* Data to examine
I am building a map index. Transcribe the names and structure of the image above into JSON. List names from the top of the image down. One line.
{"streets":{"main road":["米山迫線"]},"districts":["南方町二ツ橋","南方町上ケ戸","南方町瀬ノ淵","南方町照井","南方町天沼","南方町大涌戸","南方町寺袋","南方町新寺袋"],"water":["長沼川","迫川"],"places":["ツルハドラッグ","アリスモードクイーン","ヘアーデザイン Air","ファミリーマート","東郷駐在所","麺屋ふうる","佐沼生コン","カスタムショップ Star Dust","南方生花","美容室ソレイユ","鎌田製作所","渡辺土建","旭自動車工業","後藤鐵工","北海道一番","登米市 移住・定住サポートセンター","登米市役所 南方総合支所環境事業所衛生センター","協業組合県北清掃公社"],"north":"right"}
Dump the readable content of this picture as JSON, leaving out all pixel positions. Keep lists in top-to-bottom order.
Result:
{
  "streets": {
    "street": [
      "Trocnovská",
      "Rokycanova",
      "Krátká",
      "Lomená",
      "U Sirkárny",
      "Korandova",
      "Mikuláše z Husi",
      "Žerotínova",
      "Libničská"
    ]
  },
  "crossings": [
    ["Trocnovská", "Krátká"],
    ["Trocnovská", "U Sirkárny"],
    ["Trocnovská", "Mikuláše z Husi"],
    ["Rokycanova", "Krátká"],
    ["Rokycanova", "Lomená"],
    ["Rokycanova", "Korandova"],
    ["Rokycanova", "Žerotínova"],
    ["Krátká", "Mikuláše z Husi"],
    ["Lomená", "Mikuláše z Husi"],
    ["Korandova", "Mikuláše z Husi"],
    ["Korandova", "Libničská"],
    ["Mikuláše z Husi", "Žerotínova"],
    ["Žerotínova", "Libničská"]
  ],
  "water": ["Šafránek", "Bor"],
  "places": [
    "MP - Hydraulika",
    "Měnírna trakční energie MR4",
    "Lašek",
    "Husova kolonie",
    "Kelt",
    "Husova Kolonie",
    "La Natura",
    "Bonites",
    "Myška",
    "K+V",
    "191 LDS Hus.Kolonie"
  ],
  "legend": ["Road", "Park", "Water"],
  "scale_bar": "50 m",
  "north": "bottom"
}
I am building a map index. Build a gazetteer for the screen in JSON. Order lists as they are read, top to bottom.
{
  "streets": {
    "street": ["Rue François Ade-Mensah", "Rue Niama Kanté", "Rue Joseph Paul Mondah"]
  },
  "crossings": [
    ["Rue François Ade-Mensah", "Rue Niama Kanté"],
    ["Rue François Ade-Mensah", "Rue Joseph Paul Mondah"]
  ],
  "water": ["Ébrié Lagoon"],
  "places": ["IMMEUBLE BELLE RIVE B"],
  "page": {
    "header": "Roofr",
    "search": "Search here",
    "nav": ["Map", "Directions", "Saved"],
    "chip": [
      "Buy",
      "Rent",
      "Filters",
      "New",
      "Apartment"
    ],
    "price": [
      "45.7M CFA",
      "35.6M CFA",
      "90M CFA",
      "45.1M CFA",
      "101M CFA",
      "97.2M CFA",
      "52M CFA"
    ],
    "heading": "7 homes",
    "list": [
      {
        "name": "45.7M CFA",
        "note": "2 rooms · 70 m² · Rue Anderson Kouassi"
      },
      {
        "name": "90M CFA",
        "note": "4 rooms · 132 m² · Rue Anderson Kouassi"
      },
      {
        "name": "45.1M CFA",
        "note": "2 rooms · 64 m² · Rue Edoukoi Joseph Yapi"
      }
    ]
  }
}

* Task to complete
Each line of the listing above that contains the word "Korandova" is to be copied.

* Response
      "Korandova",
    ["Rokycanova", "Korandova"],
    ["Korandova", "Mikuláše z Husi"],
    ["Korandova", "Libničská"],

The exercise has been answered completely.